Biopharma dealmaking surges as VC funding slows
May 18, 2026
The biopharma industry entered 2026 with renewed momentum in dealmaking. But venture capital (VC) investors maintained their cautious stance on early-stage innovation. JPMorgan’s Q1 2026 Biopharma Licensing and Venture Report showed selective strength across licensing and M&A activity. Meanwhile, venture funding patterns revealed a widening gap between early and late-stage capital allocation.
Biopharma licensing partnerships reached $82.7 billion in announced value during Q1 2026, underscoring the industry’s continued appetite for external innovation. However, the deal structures tell a more nuanced story: upfront cash represented just 6% of total deal value, signaling that risk is being firmly pushed into milestone-based back-end payments.
This shift reflects a market that remains open but increasingly risk averse. Large-cap biopharma companies are actively pursuing external innovation through licensing and acquisitions, but they’re doing so with tightly controlled upfront economics and milestone-heavy structures that transfer development risk to partners. For the most competitive assets upfront economics remained strong. This suggests that quality assets with strong validation continue to command premium terms.
M&A activity maintains momentum
Biopharma M&A totaled $40.9 billion across 32 deals in Q1 2026. The report detailed how strategic buyers remained focused on pipeline replenishment and selective late-stage acquisitions, with private companies continuing to account for a significant share of target volume.
Notable transactions during the quarter included Merck’s $6.7 billion acquisition of Terns Pharmaceuticals and Eli Lilly’s $7.8 billion acquisition of Centessa Pharmaceuticals ($6.3 billion upfront). These deals exemplify the industry’s focus on de-risked, later-stage assets with credible paths to commercialization.
The VC landscape presented a more challenging picture. Biopharma venture funding totaled $6.9 billion in Q1 2026, down from $8.6 billion in Q1 2025, with deal count also trending lower. The data reveals a concerning pattern: seed and Series A financing continues drifting back toward post-pandemic lows.
The gap between early-stage and late-stage capital is widening once again, as investors and acquirers double down on later-stage, de-risked assets with credible routes to licensing, M&A, or initial public offering (IPO).
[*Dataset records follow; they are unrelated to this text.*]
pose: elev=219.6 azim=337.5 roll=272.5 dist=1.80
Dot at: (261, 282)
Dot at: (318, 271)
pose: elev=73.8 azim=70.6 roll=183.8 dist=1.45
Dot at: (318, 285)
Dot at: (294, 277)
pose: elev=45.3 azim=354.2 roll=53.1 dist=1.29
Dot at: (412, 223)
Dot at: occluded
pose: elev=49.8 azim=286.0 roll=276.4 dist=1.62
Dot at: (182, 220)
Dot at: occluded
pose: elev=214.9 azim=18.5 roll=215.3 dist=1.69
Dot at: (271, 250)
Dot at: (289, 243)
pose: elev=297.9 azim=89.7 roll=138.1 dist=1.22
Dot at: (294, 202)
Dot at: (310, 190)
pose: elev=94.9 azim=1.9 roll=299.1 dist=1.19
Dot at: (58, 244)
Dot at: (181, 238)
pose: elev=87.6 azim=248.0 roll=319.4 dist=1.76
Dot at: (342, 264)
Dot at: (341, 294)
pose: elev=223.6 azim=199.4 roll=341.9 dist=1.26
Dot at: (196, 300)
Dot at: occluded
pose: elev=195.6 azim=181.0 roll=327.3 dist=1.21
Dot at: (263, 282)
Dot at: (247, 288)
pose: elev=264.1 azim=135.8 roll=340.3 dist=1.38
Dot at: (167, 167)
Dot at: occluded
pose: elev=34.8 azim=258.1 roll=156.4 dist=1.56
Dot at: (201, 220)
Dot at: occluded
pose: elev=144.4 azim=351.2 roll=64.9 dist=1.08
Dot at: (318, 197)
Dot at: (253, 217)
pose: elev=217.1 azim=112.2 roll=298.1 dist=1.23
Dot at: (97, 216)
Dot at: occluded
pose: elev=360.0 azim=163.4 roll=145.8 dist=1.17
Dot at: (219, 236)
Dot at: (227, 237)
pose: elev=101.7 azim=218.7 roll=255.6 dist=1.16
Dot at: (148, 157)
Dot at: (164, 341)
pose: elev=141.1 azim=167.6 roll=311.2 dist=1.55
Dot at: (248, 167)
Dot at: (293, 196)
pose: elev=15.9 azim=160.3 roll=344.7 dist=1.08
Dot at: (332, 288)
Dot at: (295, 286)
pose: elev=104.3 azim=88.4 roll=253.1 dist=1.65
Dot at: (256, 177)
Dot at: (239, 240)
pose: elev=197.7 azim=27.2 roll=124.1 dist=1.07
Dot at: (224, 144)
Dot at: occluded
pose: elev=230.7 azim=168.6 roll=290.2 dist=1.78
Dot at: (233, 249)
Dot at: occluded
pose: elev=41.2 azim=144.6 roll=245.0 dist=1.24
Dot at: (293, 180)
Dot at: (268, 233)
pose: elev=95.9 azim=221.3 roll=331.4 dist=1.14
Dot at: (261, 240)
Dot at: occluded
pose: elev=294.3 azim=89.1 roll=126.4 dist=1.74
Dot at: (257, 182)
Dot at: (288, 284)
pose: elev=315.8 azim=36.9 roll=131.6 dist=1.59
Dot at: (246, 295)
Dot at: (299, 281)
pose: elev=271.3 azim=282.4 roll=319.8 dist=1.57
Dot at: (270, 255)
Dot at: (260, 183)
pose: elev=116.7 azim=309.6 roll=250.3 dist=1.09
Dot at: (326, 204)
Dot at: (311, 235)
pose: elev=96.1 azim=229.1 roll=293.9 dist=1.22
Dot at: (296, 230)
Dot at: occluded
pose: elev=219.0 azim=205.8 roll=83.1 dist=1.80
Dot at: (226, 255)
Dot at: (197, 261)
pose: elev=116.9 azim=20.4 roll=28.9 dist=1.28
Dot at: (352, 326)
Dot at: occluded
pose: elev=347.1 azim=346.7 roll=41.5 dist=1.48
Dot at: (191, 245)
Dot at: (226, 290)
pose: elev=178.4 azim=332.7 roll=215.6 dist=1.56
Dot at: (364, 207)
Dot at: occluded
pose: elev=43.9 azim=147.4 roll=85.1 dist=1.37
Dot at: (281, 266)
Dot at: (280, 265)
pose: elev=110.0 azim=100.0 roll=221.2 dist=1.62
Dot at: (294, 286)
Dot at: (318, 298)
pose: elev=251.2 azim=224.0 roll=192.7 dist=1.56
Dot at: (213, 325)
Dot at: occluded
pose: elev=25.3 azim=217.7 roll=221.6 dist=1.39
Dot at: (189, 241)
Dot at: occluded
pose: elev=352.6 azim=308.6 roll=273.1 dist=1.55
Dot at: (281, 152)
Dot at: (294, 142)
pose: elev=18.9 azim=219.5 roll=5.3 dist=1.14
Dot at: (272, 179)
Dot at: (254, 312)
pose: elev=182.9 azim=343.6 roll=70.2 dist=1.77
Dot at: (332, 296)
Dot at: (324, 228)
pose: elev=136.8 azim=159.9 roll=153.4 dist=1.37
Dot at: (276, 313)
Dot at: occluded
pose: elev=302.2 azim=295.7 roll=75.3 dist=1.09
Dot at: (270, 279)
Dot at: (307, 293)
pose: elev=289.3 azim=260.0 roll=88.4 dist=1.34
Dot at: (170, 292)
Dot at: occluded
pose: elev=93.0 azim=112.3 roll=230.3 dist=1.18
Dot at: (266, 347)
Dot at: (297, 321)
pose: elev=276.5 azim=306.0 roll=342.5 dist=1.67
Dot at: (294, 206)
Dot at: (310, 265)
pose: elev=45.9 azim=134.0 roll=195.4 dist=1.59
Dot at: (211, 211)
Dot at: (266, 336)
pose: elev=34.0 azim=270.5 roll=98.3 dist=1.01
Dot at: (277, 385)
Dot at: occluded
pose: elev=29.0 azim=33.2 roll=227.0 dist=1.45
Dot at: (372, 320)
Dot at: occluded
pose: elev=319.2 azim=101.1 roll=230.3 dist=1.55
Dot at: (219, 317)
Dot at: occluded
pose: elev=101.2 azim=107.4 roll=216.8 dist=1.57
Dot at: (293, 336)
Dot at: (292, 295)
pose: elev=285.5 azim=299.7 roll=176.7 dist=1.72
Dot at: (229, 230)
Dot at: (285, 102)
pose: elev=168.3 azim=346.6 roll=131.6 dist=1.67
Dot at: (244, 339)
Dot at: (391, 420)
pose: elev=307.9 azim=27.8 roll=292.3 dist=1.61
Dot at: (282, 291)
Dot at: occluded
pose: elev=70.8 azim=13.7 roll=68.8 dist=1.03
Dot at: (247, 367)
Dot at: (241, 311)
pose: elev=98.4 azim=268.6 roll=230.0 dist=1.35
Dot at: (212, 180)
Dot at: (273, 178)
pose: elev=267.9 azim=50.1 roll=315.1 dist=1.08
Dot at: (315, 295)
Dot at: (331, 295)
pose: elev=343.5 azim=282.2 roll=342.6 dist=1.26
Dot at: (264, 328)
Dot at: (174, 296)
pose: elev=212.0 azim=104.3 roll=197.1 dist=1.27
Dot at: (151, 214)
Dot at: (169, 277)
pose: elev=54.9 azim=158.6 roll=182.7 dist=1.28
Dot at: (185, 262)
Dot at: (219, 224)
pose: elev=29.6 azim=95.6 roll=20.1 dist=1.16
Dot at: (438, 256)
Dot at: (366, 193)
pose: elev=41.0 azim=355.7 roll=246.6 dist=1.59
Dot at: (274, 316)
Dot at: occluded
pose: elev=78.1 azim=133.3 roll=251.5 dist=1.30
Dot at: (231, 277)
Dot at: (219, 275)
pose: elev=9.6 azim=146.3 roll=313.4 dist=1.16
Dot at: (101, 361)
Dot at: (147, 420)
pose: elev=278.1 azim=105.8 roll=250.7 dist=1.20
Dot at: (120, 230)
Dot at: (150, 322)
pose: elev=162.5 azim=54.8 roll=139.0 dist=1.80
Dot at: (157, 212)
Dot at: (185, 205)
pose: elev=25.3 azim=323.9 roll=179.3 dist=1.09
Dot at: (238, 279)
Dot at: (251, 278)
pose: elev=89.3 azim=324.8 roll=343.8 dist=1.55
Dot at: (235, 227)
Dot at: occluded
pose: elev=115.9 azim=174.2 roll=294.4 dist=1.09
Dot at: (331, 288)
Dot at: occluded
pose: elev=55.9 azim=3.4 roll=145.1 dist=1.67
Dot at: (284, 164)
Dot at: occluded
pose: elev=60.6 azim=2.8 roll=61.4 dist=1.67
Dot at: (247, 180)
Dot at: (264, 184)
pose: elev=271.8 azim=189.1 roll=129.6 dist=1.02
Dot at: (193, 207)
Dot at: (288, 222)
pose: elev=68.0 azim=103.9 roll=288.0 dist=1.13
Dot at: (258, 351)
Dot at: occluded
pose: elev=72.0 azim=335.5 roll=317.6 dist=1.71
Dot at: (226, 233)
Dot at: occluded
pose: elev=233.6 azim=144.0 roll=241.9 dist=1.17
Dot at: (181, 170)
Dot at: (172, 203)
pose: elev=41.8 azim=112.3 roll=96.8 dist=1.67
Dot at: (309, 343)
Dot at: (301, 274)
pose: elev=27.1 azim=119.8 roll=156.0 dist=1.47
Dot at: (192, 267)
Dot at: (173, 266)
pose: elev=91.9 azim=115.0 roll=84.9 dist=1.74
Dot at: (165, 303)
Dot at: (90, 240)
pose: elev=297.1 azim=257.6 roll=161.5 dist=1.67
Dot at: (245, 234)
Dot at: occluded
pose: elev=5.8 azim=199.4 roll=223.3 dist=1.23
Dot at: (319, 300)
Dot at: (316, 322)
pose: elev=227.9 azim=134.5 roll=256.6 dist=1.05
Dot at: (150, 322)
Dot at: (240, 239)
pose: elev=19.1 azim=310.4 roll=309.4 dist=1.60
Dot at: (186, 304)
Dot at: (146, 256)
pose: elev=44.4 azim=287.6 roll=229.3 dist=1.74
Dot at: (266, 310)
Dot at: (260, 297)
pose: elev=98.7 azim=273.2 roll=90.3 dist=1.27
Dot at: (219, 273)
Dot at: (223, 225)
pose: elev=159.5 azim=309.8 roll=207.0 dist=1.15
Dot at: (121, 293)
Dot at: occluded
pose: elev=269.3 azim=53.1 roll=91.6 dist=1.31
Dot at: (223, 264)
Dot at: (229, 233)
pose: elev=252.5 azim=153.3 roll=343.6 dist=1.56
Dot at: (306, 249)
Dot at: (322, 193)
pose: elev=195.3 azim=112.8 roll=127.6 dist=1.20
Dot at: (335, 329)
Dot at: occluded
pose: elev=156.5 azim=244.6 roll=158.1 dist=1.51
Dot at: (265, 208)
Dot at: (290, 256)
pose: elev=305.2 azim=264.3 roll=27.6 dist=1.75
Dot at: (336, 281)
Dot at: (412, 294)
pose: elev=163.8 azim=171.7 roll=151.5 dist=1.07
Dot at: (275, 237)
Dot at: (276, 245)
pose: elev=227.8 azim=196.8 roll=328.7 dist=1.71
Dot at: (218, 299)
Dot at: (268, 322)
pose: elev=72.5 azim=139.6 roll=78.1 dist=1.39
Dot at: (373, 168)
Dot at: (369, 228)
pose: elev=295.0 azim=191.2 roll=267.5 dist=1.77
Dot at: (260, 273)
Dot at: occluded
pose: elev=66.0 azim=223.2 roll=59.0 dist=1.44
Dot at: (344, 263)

This disciplined approach to capital deployment reflects a market that won’t subsidize uncertainty, placing increased pressure on early-stage biotechs to demonstrate strong science, robust data, and defensible IP positions.
What this means for the biotech ecosystem
The Q1 2026 data paints a picture of an industry in transition. While licensing is effectively carrying the ecosystem and providing crucial capital for innovation, the structures matter significantly. Big headline values can mask the reality of tightly controlled upfronts and milestone-dependent economics.
For early-stage biotechs, the message is clear: the market demands excellence. Companies must demonstrate not just promising science, but also strong data packages, defensible intellectual property, and clear pathways to value-creating exits.
For large-cap biopharma, the strategy appears to be working. By maintaining active business development efforts while carefully managing risk through deal structures, these companies are accessing external innovation without overextending their balance sheets. The challenge will be ensuring that this risk-averse approach doesn’t inadvertently stifle the early-stage innovation that feeds the industry’s long-term pipeline.
As the year progresses, the sustainability of this model will be tested. If early-stage funding continues to contract, the pipeline of innovative assets available for licensing and acquisition in future years may begin to thin.